Article title: Associations between placental CpG methylation of metastable epialleles and childhood body mass index across ages one, two and ten in the Extremely Low Gestational Age Newborns (ELGAN) cohort
Table 1. Demographic characteristics of the subset of the ELGAN cohort comprising the present study (n = 411)
Table 2. Placental CpG sites (n = 39) corresponding to metastable epialleles that are associated with BMI z-score across ages one, two, and ten globally
Table 3. Placental CpG sites (n = 57) corresponding to metastable epialleles that are associated with BMI z-score across ages one, two, and ten among females
Table 4. Placental CpG sites (n = 35) corresponding to metastable epialleles that are associated with BMI z-score across ages one, two, and ten among males
Authors: Jeliyah Clark, Elizabeth Martin, Catherine M. Bulka, Lisa Smeester, Hudson P. Santos, Jr., T. Michael O’Shea, Rebecca C. Fry
Journal: Epigenetics
Bibliometrics: Volume 14, Number 11, pages 1102- 1111
DOI: http://dx.doi.org/10.1080/15592294.2019.1633865
It has come to the attention of the authors that an error occurred during sample processing which influenced results from the article originally published online. Placental DNA samples on a 96-well plate were misoriented to their matching barcodes. This resulted in a mismatch between methylation and clinical data. Once correctly aligned, a small number of samples were identified for which reported infant sex and methylation-predicted sex (using the minfi R package) differed. Correction for these errors resulted in changes in demographic distributions, beta-estimates, p-values, and the CpG probes identified as significant.

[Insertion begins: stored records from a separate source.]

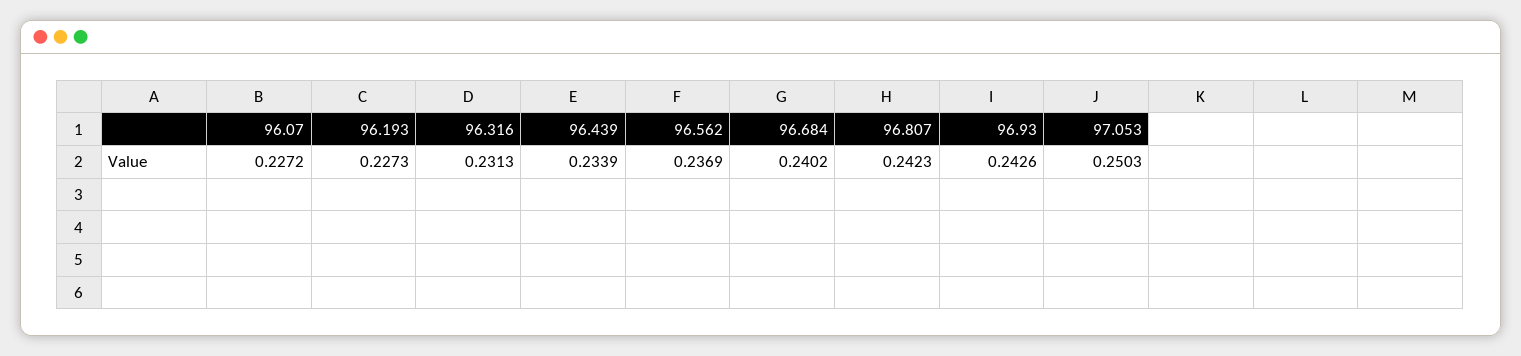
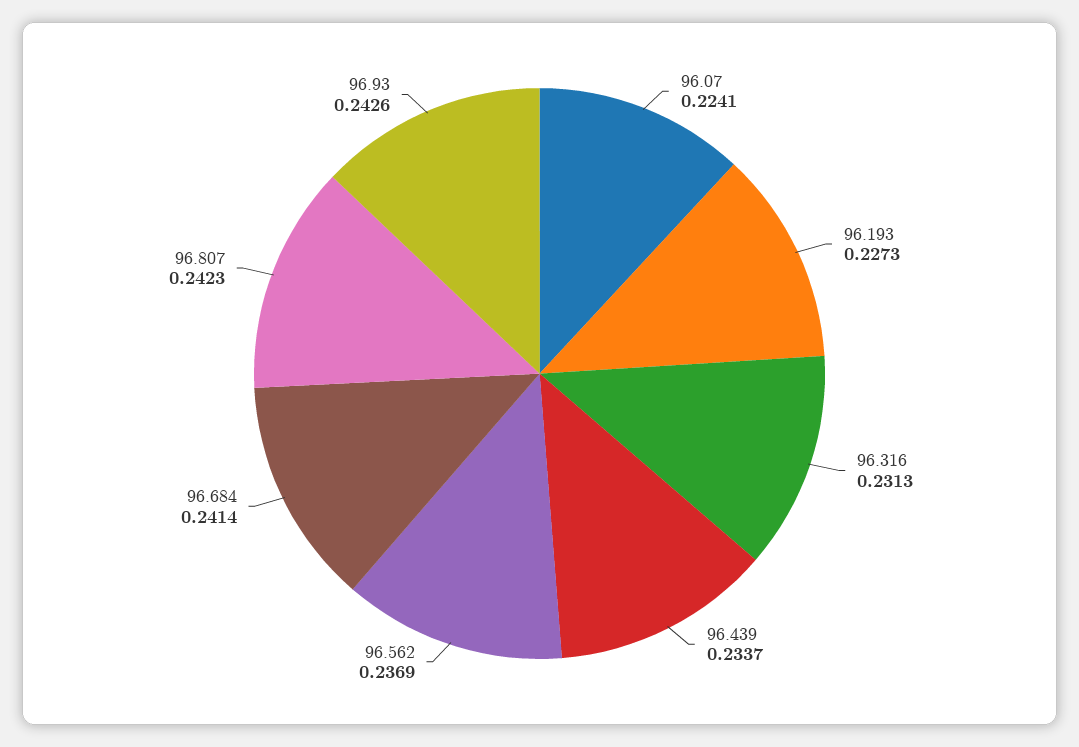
  {
-   "96.07": 0.2272,
+   "96.07": 0.2241,
    "96.193": 0.2273,
    "96.316": 0.2313,
-   "96.439": 0.2339,
+   "96.439": 0.2337,
    "96.562": 0.2369,
-   "96.684": 0.2402,
+   "96.684": 0.2414,
    "96.807": 0.2423,
-   "96.93": 0.2426,
+   "96.93": 0.2426
-   "97.053": 0.2503
  }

The data were re-analyzed, accordingly. The correction of the sample processing error influenced study subject inclusion, decreasing the sample size from n=426 to n=411. Five observations were excluded with a sex mismatch, and 10 additional observations were excluded due to missingness of data required to link samples to phenotype data. In the prior analysis, one CpG site was identified to be differentially methylated among girls (q < 0.05) at PLAGL1. Upon re-analysis, this association was not conserved among females but was identified among males. Specifically, an additional 28 FDR-significant associations were identified in sex-stratified analyses: two among males and 26 among females. Here, we provide corrected tables corresponding to these results. The authors apologize for this error.